*Directions:*
Please reproduce the listing in full, exactly as given.

━━━━━━━━━━━━━━━━━━━━━━━━━━━━━━

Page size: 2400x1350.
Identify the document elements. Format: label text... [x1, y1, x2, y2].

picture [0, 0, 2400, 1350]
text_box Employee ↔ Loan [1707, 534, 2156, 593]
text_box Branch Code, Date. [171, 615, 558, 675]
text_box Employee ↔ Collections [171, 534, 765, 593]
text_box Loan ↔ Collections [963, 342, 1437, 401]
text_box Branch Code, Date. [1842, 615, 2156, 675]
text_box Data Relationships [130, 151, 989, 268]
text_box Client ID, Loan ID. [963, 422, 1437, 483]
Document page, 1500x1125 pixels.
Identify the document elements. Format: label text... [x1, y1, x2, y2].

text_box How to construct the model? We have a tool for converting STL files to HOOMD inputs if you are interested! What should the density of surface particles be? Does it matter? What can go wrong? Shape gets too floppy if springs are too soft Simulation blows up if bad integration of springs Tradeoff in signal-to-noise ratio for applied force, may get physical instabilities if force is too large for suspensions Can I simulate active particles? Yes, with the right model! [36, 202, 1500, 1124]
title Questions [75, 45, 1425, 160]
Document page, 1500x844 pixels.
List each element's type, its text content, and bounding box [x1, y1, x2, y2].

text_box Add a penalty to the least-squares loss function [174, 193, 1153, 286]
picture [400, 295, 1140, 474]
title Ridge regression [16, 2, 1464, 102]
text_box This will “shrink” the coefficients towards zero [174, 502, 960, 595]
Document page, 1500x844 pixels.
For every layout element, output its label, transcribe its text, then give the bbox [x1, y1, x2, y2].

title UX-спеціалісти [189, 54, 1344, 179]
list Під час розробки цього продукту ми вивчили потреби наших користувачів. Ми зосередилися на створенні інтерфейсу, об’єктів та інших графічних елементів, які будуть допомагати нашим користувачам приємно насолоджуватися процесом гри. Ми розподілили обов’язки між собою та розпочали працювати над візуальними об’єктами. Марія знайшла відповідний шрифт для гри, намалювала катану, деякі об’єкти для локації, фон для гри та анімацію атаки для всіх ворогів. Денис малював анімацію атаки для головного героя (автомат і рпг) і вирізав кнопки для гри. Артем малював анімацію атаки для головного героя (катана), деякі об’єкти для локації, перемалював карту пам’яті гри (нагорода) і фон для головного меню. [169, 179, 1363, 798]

━━━━━━━━━━━━━━━━━━━━━━━━━━━━━━

*Task output:*
Page size: 2400x1350.
Identify the document elements. Format: label text... [x1, y1, x2, y2].

picture [0, 0, 2400, 1350]
text_box Employee ↔ Loan [1707, 534, 2156, 593]
text_box Branch Code, Date. [171, 615, 558, 675]
text_box Employee ↔ Collections [171, 534, 765, 593]
text_box Loan ↔ Collections [963, 342, 1437, 401]
text_box Branch Code, Date. [1842, 615, 2156, 675]
text_box Data Relationships [130, 151, 989, 268]
text_box Client ID, Loan ID. [963, 422, 1437, 483]
Document page, 1500x1125 pixels.
Identify the document elements. Format: label text... [x1, y1, x2, y2].

text_box How to construct the model? We have a tool for converting STL files to HOOMD inputs if you are interested! What should the density of surface particles be? Does it matter? What can go wrong? Shape gets too floppy if springs are too soft Simulation blows up if bad integration of springs Tradeoff in signal-to-noise ratio for applied force, may get physical instabilities if force is too large for suspensions Can I simulate active particles? Yes, with the right model! [36, 202, 1500, 1124]
title Questions [75, 45, 1425, 160]
Document page, 1500x844 pixels.
List each element's type, its text content, and bounding box [x1, y1, x2, y2].

text_box Add a penalty to the least-squares loss function [174, 193, 1153, 286]
picture [400, 295, 1140, 474]
title Ridge regression [16, 2, 1464, 102]
text_box This will “shrink” the coefficients towards zero [174, 502, 960, 595]
Document page, 1500x844 pixels.
For every layout element, output its label, transcribe its text, then give the bbox [x1, y1, x2, y2].

title UX-спеціалісти [189, 54, 1344, 179]
list Під час розробки цього продукту ми вивчили потреби наших користувачів. Ми зосередилися на створенні інтерфейсу, об’єктів та інших графічних елементів, які будуть допомагати нашим користувачам приємно насолоджуватися процесом гри. Ми розподілили обов’язки між собою та розпочали працювати над візуальними об’єктами. Марія знайшла відповідний шрифт для гри, намалювала катану, деякі об’єкти для локації, фон для гри та анімацію атаки для всіх ворогів. Денис малював анімацію атаки для головного героя (автомат і рпг) і вирізав кнопки для гри. Артем малював анімацію атаки для головного героя (катана), деякі об’єкти для локації, перемалював карту пам’яті гри (нагорода) і фон для головного меню. [169, 179, 1363, 798]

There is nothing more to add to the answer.